公園にはまだ雪が残っていて、走っていても空気がひんやりとしていた。
キタラの中はとても温かく、ベルリンフィルのリハーサルを聴きに来た人々がのんびりとくつろいでいた。
練習しているホールにはさすがに入ることが出来ず、みんな控室みたいなところでオケの音に耳を傾けていた。別室ではあったけれども、音は十分に聞こえた。

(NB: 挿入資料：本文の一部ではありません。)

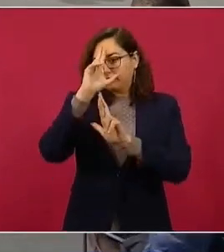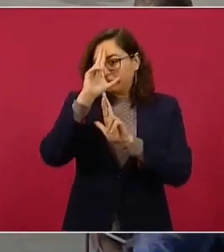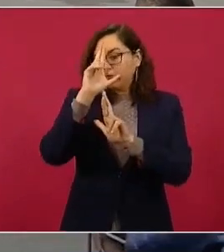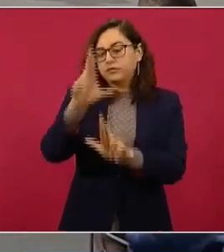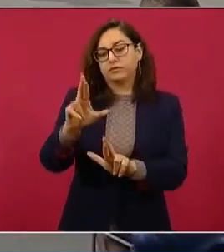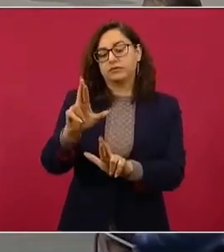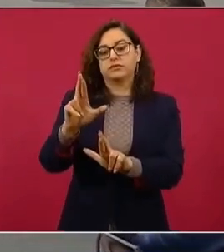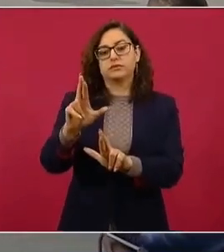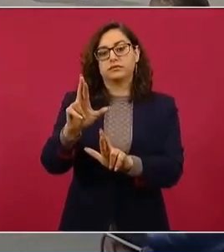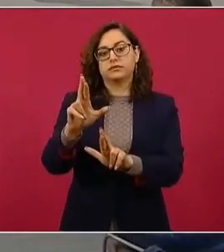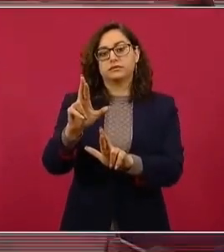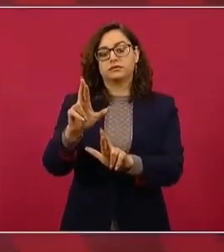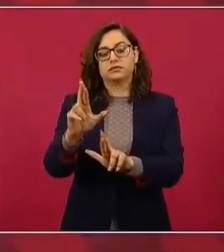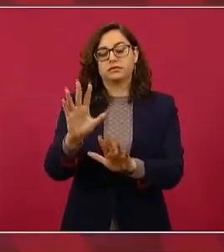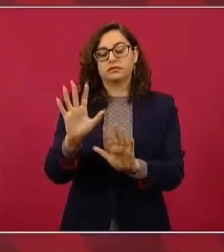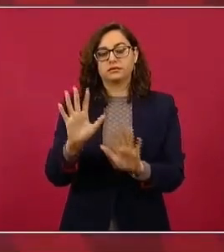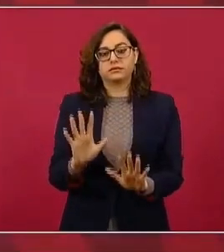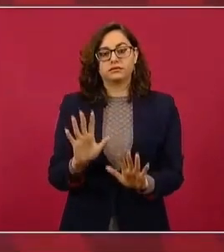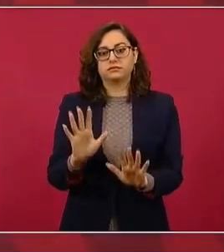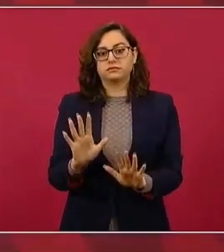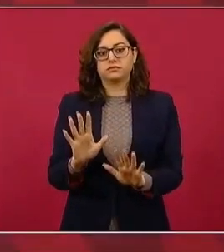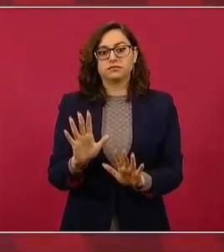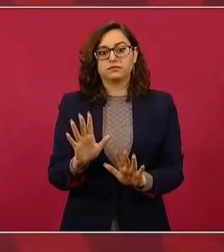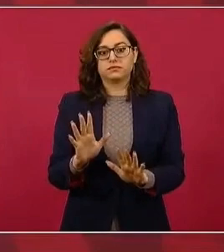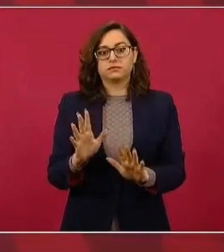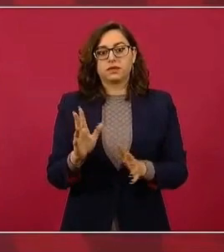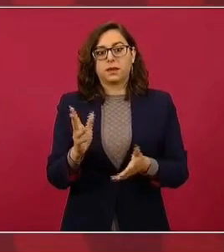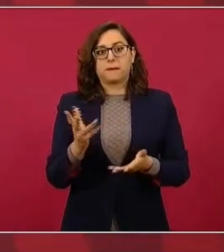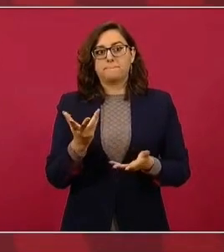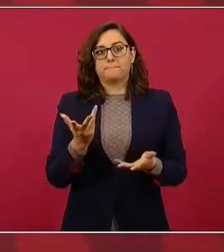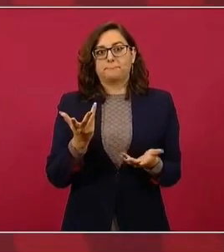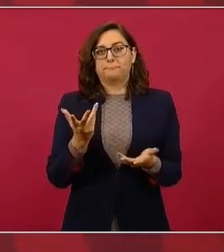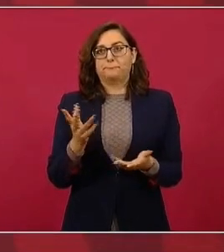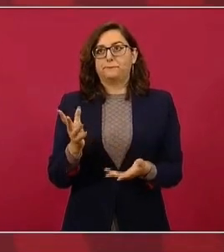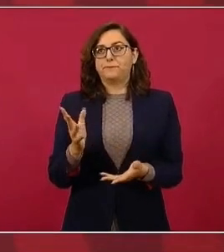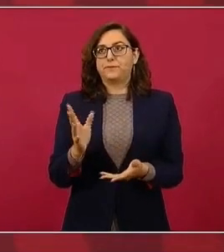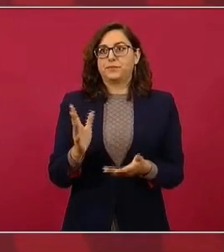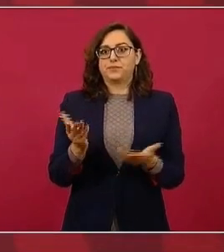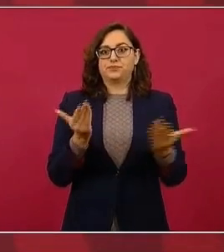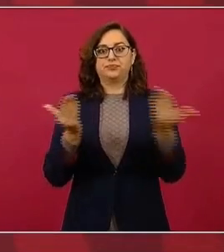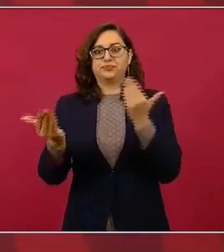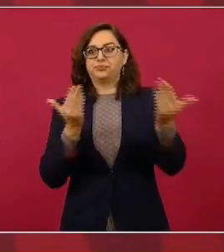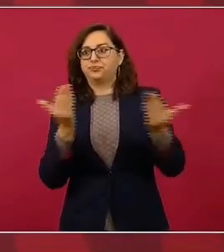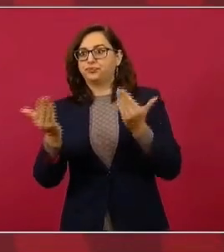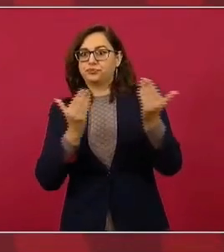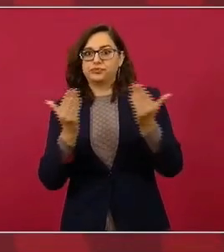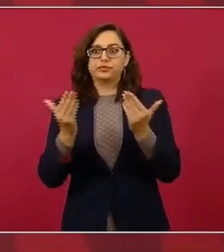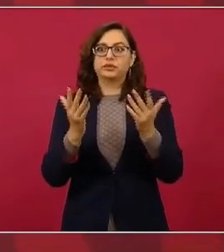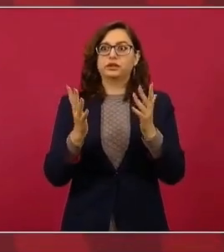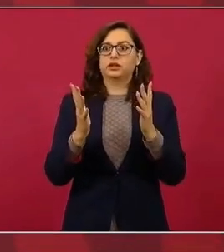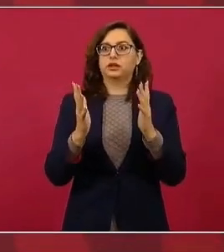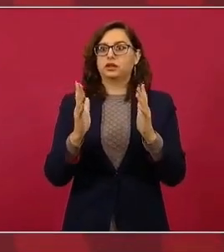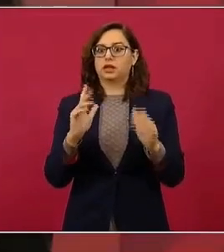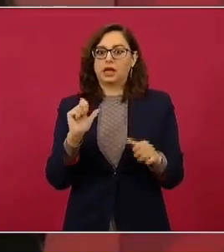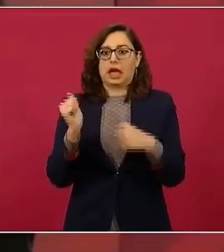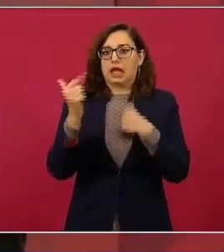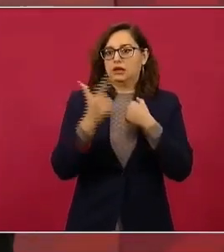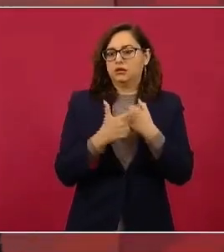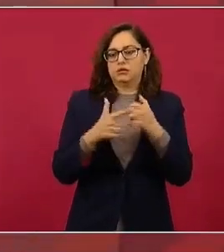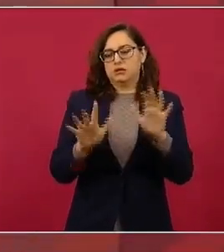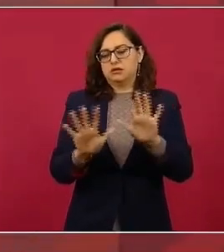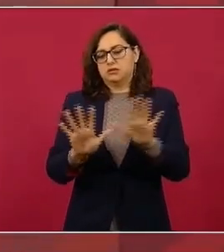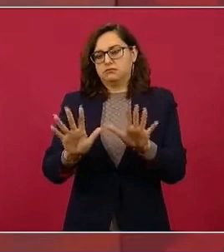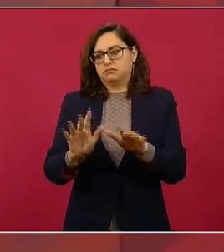querer compararnos. Son circunstancias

部屋には、カーペットが敷いてあって小学校に上がる前の小さな子供を連れた家族が多いようだった。
暖かい室内、声を殺しぎみにじゃれあう子供たち、まどろむ大人たち、柔らかな音楽。
私もなんだか気持よくて眠くなってきた。
音楽が何だったかは覚えていない。でも春のような心地よい曲だったと思う。
と言っても、春の祭典とかヴィヴァルディの春のような元気な感じではなく、あの、魚の名前の曲みたいな。あれ、なんだっけ。思い出せない。
あ、思い出した。鱒だ。シューベルトの。
鱒みたいな感じの曲だったと思う。
まあ結局、夢の中で何が演奏されていたのかはさっぱり思い出せない。